> INPUT DATA

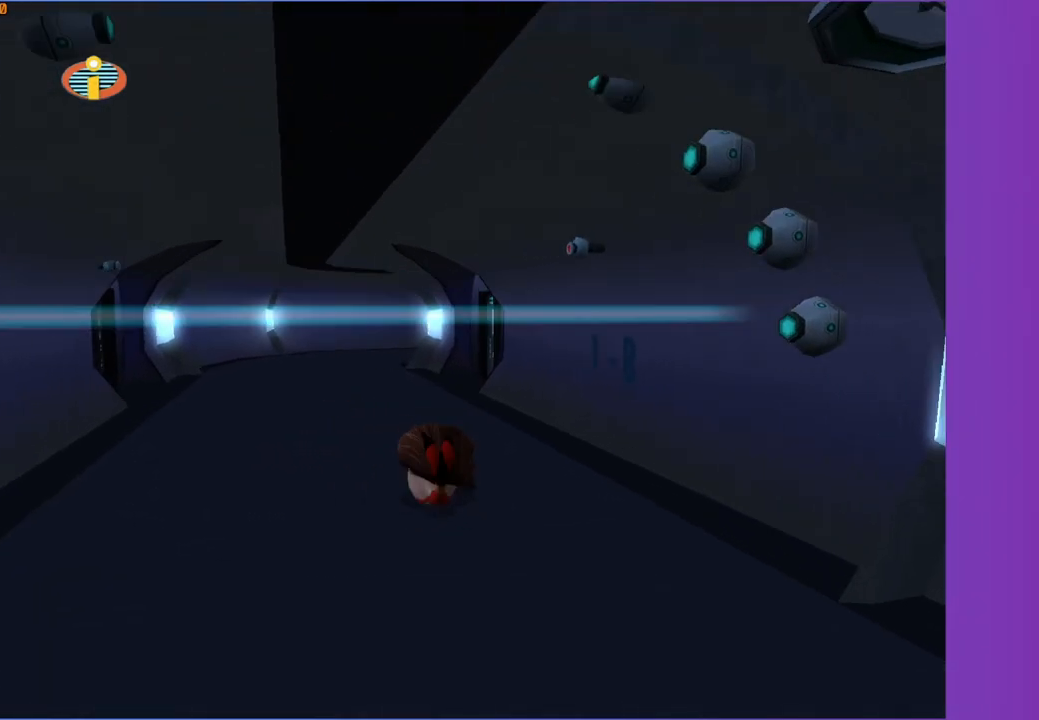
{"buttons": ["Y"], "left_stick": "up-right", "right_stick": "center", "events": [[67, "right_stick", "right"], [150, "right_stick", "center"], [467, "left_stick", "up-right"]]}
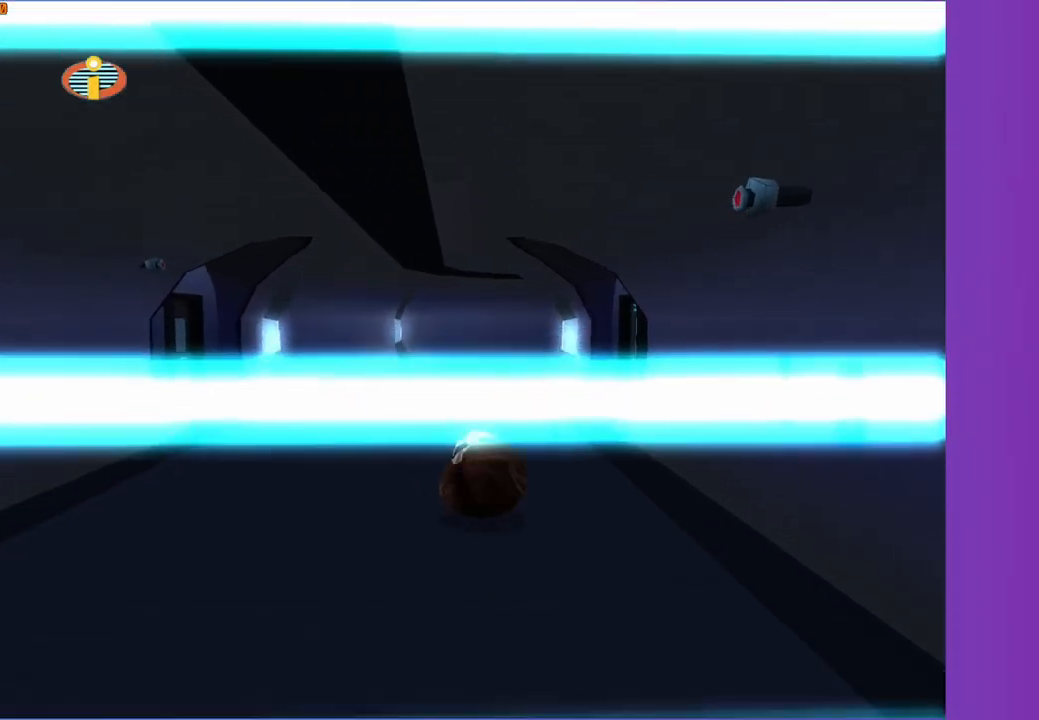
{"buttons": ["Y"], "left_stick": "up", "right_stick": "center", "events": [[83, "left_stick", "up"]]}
==
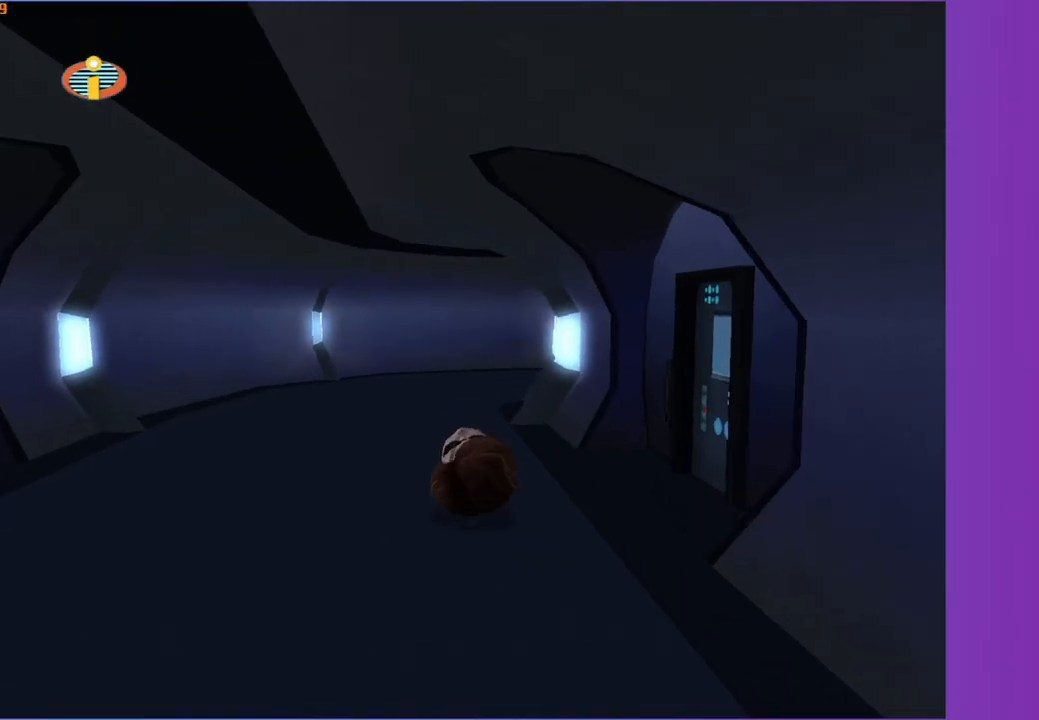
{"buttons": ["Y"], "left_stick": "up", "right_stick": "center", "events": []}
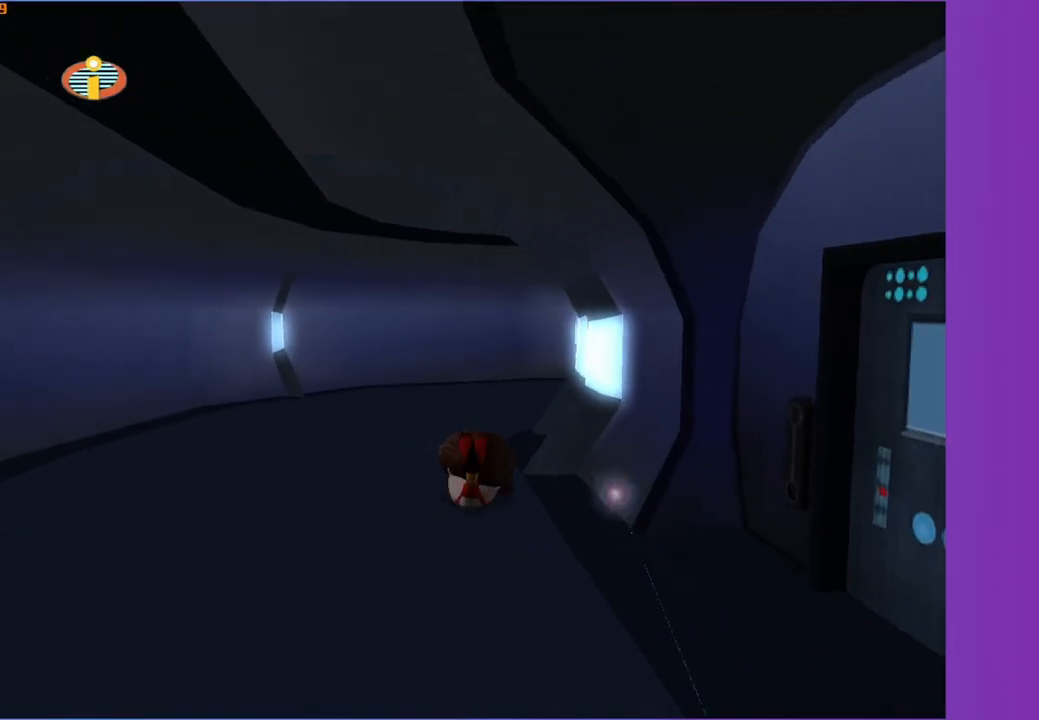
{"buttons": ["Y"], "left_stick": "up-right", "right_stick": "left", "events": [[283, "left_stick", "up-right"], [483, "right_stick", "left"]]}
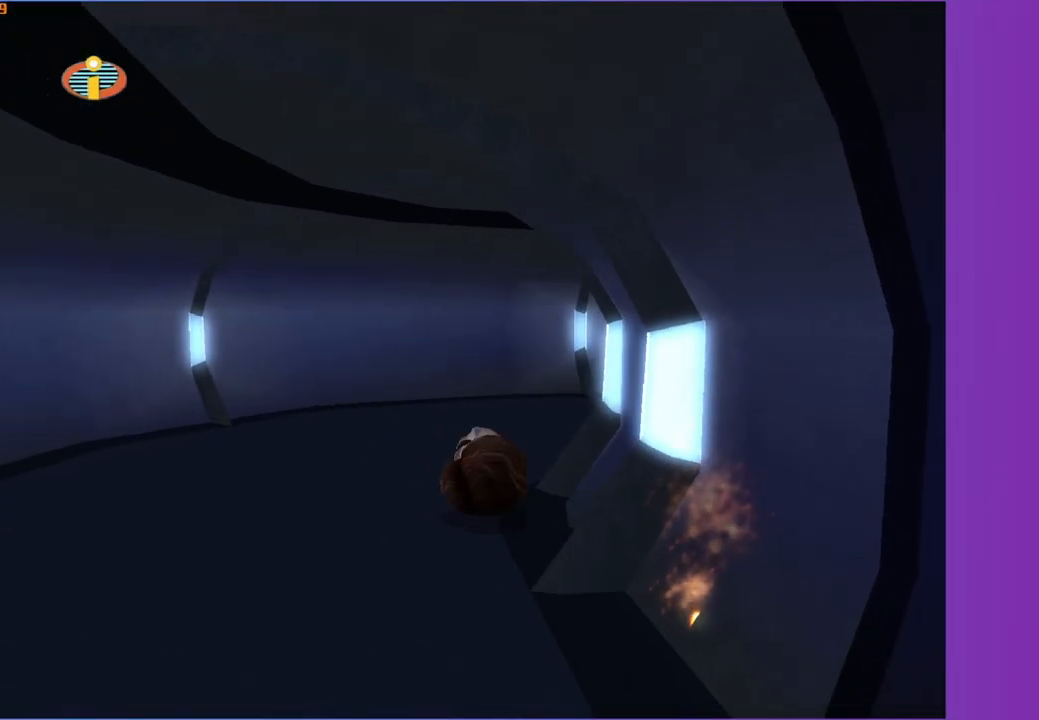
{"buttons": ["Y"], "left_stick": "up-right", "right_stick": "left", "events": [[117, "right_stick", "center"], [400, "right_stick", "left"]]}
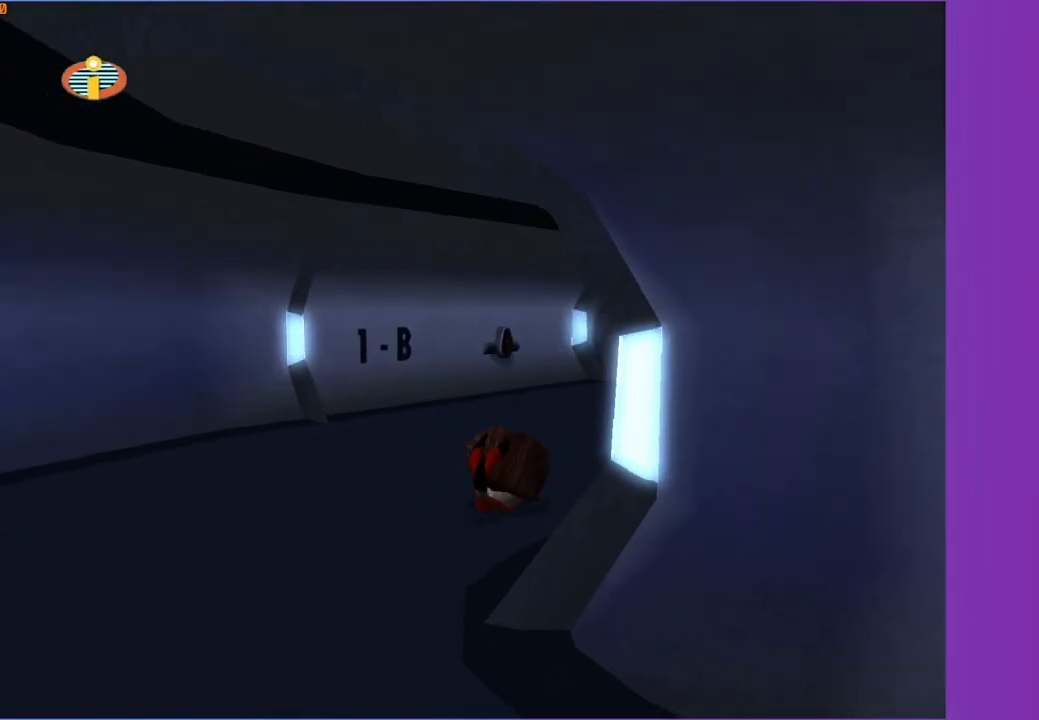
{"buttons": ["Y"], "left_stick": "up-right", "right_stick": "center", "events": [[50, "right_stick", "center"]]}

> GOAL OF THE EXERCISE
Where a line above contains the string "center", copy that line.

> ANSWER BOX
{"buttons": ["Y"], "left_stick": "up-right", "right_stick": "center", "events": [[67, "right_stick", "right"], [150, "right_stick", "center"], [467, "left_stick", "up-right"]]}
{"buttons": ["Y"], "left_stick": "up", "right_stick": "center", "events": [[83, "left_stick", "up"]]}
{"buttons": ["Y"], "left_stick": "up", "right_stick": "center", "events": []}
{"buttons": ["Y"], "left_stick": "up-right", "right_stick": "left", "events": [[117, "right_stick", "center"], [400, "right_stick", "left"]]}
{"buttons": ["Y"], "left_stick": "up-right", "right_stick": "center", "events": [[50, "right_stick", "center"]]}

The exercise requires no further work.